When I first moved to Egypt I used to be able to tell whether I was having a good Arabic day or not judging by the nationality people guessed I was: Syrian/Lebanese meant I had thrown a Shami word or two into the conversation, but was generally doing okay; Moroccan meant that my speech was mostly unintelligible but still coding as Arabic; and American meant that I should probably take a nap before trying to use real words again. The spectrum of compliments I’ve received on my Arabic ability over the years has also been quite broad, ranging from delight to suspicion to spontaneous marriage proposals.
But my favorite type of confidence-boost is the conversation I had with a tired Mogamma employee while renewing my visa yesterday:
(What’s your original nationality?)
(No, your original nationality)
امريكية امريكية يعني
(I’m American American)
طب انتي بتتكلمي عربي حلو كدا ليه
(Okay, but why do you speak such good Arabic?)
This is one of the great self-confidence related benefits of mastering Arabic as a foreigner, although it is certainly a double-edged sword: after a certain point, people assume that you must be half-Arab, because the number of foreigners–and I use this word mainly in reference to white foreigners–who can actually speak fluent, colloquial Arabic is so, so little. And this, to me, is quite sad.

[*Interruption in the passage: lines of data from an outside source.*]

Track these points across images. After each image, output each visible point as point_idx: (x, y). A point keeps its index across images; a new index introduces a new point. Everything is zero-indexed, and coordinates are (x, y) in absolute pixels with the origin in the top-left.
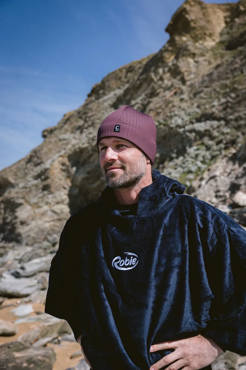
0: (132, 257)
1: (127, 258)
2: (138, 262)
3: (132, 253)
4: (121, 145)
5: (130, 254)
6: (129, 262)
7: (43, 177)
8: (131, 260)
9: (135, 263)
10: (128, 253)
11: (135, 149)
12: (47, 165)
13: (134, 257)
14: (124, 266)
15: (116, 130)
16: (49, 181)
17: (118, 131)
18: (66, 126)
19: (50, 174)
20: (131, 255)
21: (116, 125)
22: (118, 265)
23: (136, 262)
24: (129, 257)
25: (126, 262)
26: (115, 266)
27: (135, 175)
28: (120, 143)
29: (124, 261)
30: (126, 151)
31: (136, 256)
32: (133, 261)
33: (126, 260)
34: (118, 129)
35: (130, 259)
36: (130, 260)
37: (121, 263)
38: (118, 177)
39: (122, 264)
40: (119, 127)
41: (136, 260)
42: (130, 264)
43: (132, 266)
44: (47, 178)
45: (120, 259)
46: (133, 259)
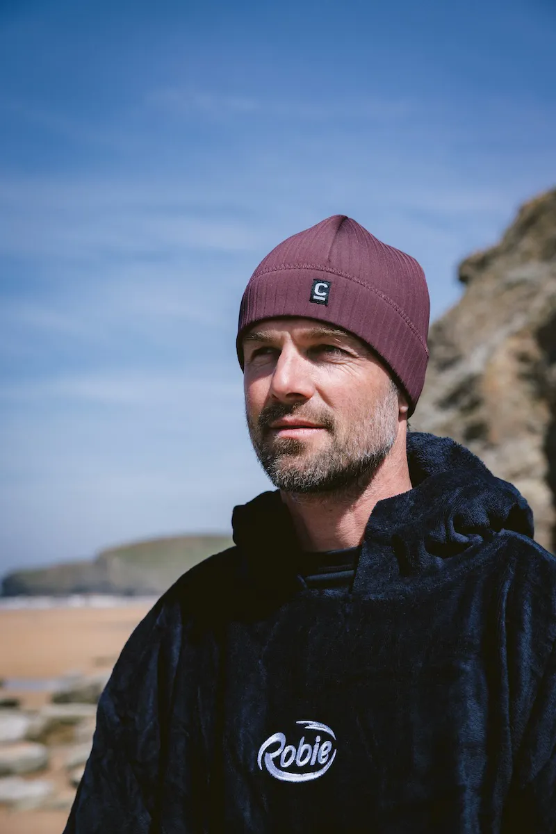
0: (318, 739)
1: (303, 739)
2: (334, 755)
3: (321, 725)
4: (328, 346)
5: (314, 726)
6: (309, 754)
7: (465, 401)
8: (317, 746)
9: (326, 758)
10: (308, 725)
11: (372, 364)
12: (474, 363)
13: (325, 737)
14: (294, 769)
15: (315, 297)
16: (481, 414)
17: (324, 299)
18: (528, 243)
19: (484, 390)
20: (317, 730)
21: (318, 281)
22: (277, 761)
23: (330, 754)
24: (311, 737)
25: (301, 753)
26: (267, 765)
27: (365, 453)
28: (324, 341)
29: (294, 750)
30: (341, 366)
31: (332, 733)
32: (322, 752)
33: (303, 748)
34: (324, 294)
35: (312, 743)
36: (313, 749)
37: (284, 755)
38: (311, 456)
39: (287, 759)
40: (326, 286)
41: (329, 750)
42: (313, 763)
43: (318, 767)
44: (475, 404)
45: (283, 742)
46: (321, 744)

Of course, there are reasons why this happens: the majority of Egyptians do speak some English, and if most of your Egyptian buddies received their schooling under the American or British systems, you can reasonably get by living in Egypt with only around 50 words in Arabic (“One Stella please” “Turn left” “Your mother’s privates” and so on). Learning any variety of Arabic is also a very objectively strenuous task, and even if you become skilled in speaking MSA to some extent, you essentially have to start from scratch in order to become capable of speaking like a normal human being in colloquial Arabic. If you pick up and move to another Arabic-speaking country after mastering one dialect, the process repeats. The whole thing is quite daunting.
But still–it is unsettling that people who speak English much better than I speak Arabic receive so little praise for their hard work. Here, I am also thinking about people who learned English out of necessity–people who had no racial or passport privilege to fall back on when words failed them in their new country of residence, and who were denied even occasional affirmations of their efforts and improving abilities. I chose to learn a language that Arabs themselves are often told is second to English (Exhibit A: AUC students who don’t have Arabic keyboard functions installed on their laptops). For that, my efforts are rewarded far more than those of the rest of the world who struggled to master my native language because speaking English is widely considered a pre-requisite for being a valuable human being.
Although receiving periodic praise, surprise, and sometimes absolute bewilderment at my whiteness juxtaposed with my colloquial Arabic ability is very much a satisfying experience, I am constantly aware that race, power, and privilege are all hopelessly entangled in the process of learning a foreign language and living in someone else’s country. No matter how fluent I become–no matter how many swears I know or how many times I nearly convince someone I’m from Mansoura–I’ll always be a white person navigating Arabic. And that journey will always be a political one.